Soledad Puértolas: «El fin»
por Mercedes Martín
Anagrama, 2015
Una pareja sale a pasear como siempre con su perro y no sabe que está a punto de desencadenarse una historia. Todo el misterio queda en el aire cuando la historia que daba comienzo, de repente, se disuelve y se va como ha venido: sin aviso. Como si tras los compases de una obertura que suena en el teatro, los músicos recogieran sus bártulos y desaparecieran tras el escenario. De esta forma, la pareja vuelve a casa y la mujer, todavía con la angustia del momento, de la “intuición del drama”, llama al hijo para contarle la anécdota, pero una vez que la cuenta, se queda en nada. El hijo por su parte apenas la escucha, ya que tiene su propio panorama en casa, su matrimonio probablemente se está disolviendo en el aire, pero no lo sabe todavía, tan solo lo intuye sin palabras, como un olor o como un dolor de estómago. Las historias de El fin comienzan y se desvanecen antes de llegar al nudo. Son como un pequeño remolino, unas nubes negras en el horizonte en verano: anuncian tormenta y, al final, la tormenta pasa en otra parte.
Así son nuestras vidas comunes y corrientes, las atraviesa a veces una corriente de misterio o de drama y, por un instante, estas vidas insignificantes parecen significar. ¿Cuántas veces hemos tratado de descifrar algo que está teniendo lugar ante nuestros propios ojos, algo que nos está sucediendo a nosotros? Pero la mayoría de la gente vive sin ponerlo en palabras.
El fin está compuesto por trece historias que lo son porque alguien las cuenta: Una mujer ve en el periódico la esquela de un antiguo compañero de clase que ha muerto y de repente rememora esa historia que apenas hubo entre ellos. Ya no la recordaba, tan poco significó para ella, pero ahora, desde la perspectiva del tiempo pasado que ya nunca volverá, ¿qué historia no se convierte en imprescindible? Un hombre regresa a casa un lunes de madrugada, sin prisa porque tiene todo el tiempo del mundo. De repente, en el portal encuentra a una mujer que parece haber sufrido el ataque de un desconocido. ¿No puede ser esta la ocasión de la aventura que espera su vida vacía? Pero no, no es nada, aun así, él se ofrece acompañarla a casa.

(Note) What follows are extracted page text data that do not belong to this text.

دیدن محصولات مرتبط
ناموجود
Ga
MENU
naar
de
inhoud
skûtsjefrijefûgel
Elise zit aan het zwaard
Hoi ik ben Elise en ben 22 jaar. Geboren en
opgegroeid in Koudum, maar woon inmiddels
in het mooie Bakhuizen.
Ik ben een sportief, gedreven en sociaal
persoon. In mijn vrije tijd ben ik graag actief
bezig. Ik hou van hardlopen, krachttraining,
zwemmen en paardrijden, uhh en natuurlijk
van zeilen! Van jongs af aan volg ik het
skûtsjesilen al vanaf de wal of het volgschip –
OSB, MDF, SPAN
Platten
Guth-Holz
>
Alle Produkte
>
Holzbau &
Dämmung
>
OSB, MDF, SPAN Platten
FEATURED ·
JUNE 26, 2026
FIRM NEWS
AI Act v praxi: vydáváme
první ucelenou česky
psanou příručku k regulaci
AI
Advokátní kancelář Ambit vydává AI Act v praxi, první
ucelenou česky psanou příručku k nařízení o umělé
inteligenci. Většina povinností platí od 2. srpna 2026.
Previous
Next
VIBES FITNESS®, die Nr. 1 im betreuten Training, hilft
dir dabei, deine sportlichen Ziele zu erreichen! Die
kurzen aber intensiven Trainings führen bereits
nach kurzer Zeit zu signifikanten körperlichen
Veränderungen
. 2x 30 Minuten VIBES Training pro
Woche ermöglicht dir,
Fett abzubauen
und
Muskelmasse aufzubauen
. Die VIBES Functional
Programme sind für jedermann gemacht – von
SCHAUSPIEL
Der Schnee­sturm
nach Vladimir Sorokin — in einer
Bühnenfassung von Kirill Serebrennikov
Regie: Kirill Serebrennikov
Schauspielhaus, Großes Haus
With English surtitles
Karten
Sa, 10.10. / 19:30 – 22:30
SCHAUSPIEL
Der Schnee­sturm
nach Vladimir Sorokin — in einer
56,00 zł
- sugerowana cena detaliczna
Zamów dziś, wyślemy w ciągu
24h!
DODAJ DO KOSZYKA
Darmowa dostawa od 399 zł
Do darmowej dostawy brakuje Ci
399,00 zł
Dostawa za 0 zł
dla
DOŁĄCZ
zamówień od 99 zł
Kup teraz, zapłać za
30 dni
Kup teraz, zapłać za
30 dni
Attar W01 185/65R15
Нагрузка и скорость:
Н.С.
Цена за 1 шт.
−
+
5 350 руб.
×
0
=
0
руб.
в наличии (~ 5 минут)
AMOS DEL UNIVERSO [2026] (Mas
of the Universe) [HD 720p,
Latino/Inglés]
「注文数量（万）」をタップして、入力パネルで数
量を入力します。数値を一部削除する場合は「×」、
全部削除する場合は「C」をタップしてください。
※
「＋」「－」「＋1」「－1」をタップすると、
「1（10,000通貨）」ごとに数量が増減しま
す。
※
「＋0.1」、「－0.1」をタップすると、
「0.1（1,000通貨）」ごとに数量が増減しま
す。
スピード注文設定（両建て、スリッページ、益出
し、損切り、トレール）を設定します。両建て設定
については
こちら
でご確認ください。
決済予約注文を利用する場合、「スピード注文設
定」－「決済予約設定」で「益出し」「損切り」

Imagine ahora usted que no sea eso. Que la intención de la autora no sea contar historias leves, como dice en una reseña que he leído: la levedad de lo inasible. La historia que pudo haber sido y no fue. Para mí que el drama decimonónico, por decirlo así, está sucediendo, ¿pero, dónde? En la casa del hijo, en el portal. Veamos: ¿Qué hizo el hijo cuando colgó el teléfono tras oír el cuento “insustancial” con que le venía su madre achacosa? Se quedó en la penumbra de su soledad escuchando los ruidos de la casa que pronto –no sabe cuándo—se quedará vacía y en silencio. ¿Y qué hacía la mujer en el portal cuando la encontró el anodino protagonista de la historia que aparentemente se nos cuenta? Dijo que le dolía el estómago y al instante estaba bien… Mentía. Se inventa –a lo que parece—una excusa barata para no revelar la verdadera historia a un desconocido. ¿Y qué clase de vida lleva la mujer que ve la esquela de un antiguo amigo, que magnifica y transforma en un antiguo amor? ¿Por qué uno magnifica, reinventa, historias pasadas en las que nunca antes nos habíamos detenido? Puede imaginarse el lector que esta mujer ahora lleva una vida bastante vacía, que su madurez es insatisfactoria. He ahí el verdadero drama. Dramas de los que nadie se ocupa –la autora tampoco. Nosotros haremos lo que nos toca: imaginarlos.